Useful marker for the estimation of a recombination pair in the partial azoospermia factor c (gr/gr) deletion using quantitative real‐time polymerase chain reaction

Background and aims:  Azoospermia factor c (AZFc) microdeletions are associated with male infertility and are caused by intrachromosal recombination between homologous repetitive sequence segments. Partial AZFc deletion (gr/gr) has been reported in male factor infertility. In the present study, we established detecting the copy number using quantitative real‐time polymerase chain reaction (qRT‐PCR) with the genome DNA, and assessed the association of the recombination pair set of gr/gr deletion and deleted in azoospermia copies. Furthermore, we determined the clinical significance of differential recombination patterns of gr/gr deletion, and compared them with azoospermia and proven fertile volunteers, with both groups having gr/gr deleted Japanese subjects. Materials and methods:  A total of 16 Japanese subjects with idiopathic azoospermia, and 13 proven fertile men with gr/gr deletion, were studied. qRT‐PCR was used for the estimation of an identical site number.
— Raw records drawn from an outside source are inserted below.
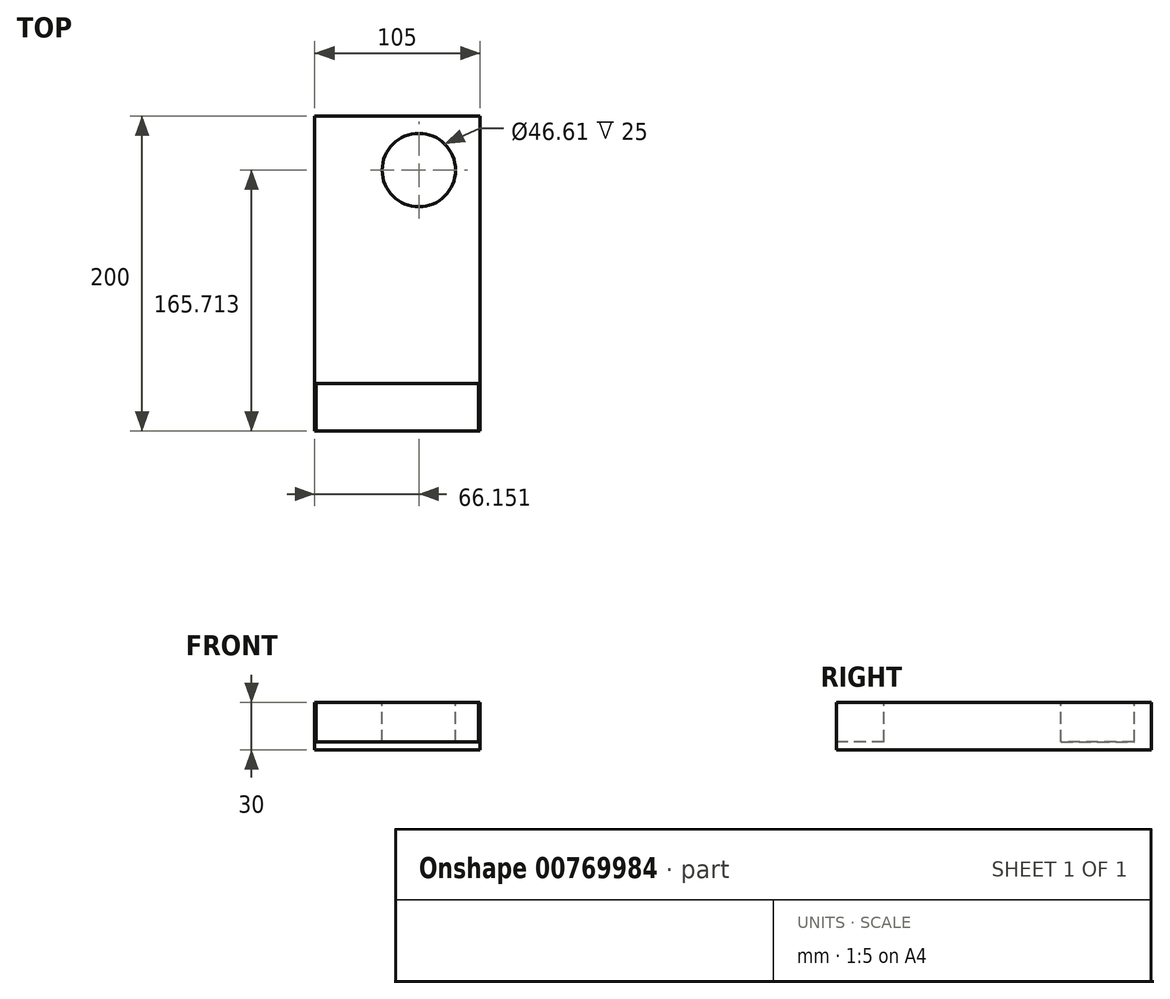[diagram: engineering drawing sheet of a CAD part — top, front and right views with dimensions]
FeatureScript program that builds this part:
annotation { "Feature Type Name" : "Feature", "Feature Type Description" : "" }
export const myFeature = defineFeature(function(context is Context, id is Id, definition is map)
    precondition{}
    {
        {
            var Q0;
            Q0=qCreatedBy(makeId("Top.planeOp"),FACE);
            var sketch = newSketch(context, id + "F0", { "sketchPlane" : qUnion([Q0])});
            skLineSegment(sketch, "E0.bottom", {"start": v(52.5, -100) * mm, "end": v(-52.5, -100) * mm});
            skLineSegment(sketch, "E0.top", {"start": v(52.5, 100) * mm, "end": v(-52.5, 100) * mm});
            skLineSegment(sketch, "E0.left", {"start": v(52.5, -100) * mm, "end": v(52.5, 100) * mm});
            skLineSegment(sketch, "E0.right", {"start": v(-52.5, -100) * mm, "end": v(-52.5, 100) * mm});
            skPoint(sketch, "E0.middle", {"position": v(0, 0) * mm});
            skSolve(sketch);
        }
        {
            var Q0;
            Q0=makeQuery(id+"F0.imprint","IMPRINT",FACE,{"disambiguationData":[TD([[makeQuery(id+"F0.imprint","IMPRINT",EDGE,{"derivedFrom":sQuery(id+"F0.wireOp",EDGE,"E0.bottom")}),-1.0]])]});
            extrude(context, id + "F1", {"entities" : qUnion([Q0]), "depth" : 30 * mm, "offsetDistance" : 25 * mm});
        }
        {
            var Q0;
            Q0=makeQuery(id+"F1.opExtrude","CAP_FACE",FACE,{"disambiguationData":[OSD([sQuery(id+"F0.wireOp",EDGE,"E0.bottom"),sQuery(id+"F0.wireOp",EDGE,"E0.top"),sQuery(id+"F0.wireOp",EDGE,"E0.left"),sQuery(id+"F0.wireOp",EDGE,"E0.right")])],"isStart":false});
            var sketch = newSketch(context, id + "F2", { "sketchPlane" : qUnion([Q0])});
            skLineSegment(sketch, "E1.bottom", {"start": v(51.5, -70) * mm, "end": v(-51.5, -70) * mm});
            skLineSegment(sketch, "E1.top", {"start": v(51.5, -100) * mm, "end": v(-51.5, -100) * mm});
            skLineSegment(sketch, "E1.left", {"start": v(51.5, -70) * mm, "end": v(51.5, -100) * mm});
            skLineSegment(sketch, "E1.right", {"start": v(-51.5, -70) * mm, "end": v(-51.5, -100) * mm});
            skPoint(sketch, "E1.middle", {"position": v(0, -85) * mm});
            skCircle(sketch, "E2", {"center": v(13.65, 65.71) * mm, "radius": 23.3 * mm});
            skSolve(sketch);
        }
        {
            var Q0;
            Q0=makeQuery(id+"F2.imprint","IMPRINT",FACE,{"disambiguationData":[TD([[makeQuery(id+"F2.imprint","IMPRINT",EDGE,{"derivedFrom":sQuery(id+"F2.wireOp",EDGE,"E1.bottom")}),1.0]])]});
            var Q1;
            Q1=makeQuery(id+"F2.imprint","IMPRINT",FACE,{"disambiguationData":[TD([[makeQuery(id+"F2.imprint","IMPRINT",EDGE,{"derivedFrom":sQuery(id+"F2.wireOp",EDGE,"E2")}),1.0]])]});
            extrude(context, id + "F3", {"entities" : qUnion([Q0, Q1]), "operationType" : NewBodyOperationType.REMOVE, "oppositeDirection" : true, "depth" : 25 * mm, "offsetDistance" : 25 * mm});
        }
    });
Results:  The g1/g2 deletion was found in 69.2% (9/13) in proven fertile men and in 75% (12/16) of idiopathic infertile men. The gr/gr deletion could result in the recombination of g1/g2 segments. Furthermore, there was no difference in the position of deletion between azoospermic patients and controls ( P  = 0.59). Conclusion:  There was no association between the loss of DAZ cluster and azoospermia in gr/gr deletion. This suggests that most of the partial deletions are neutral variants.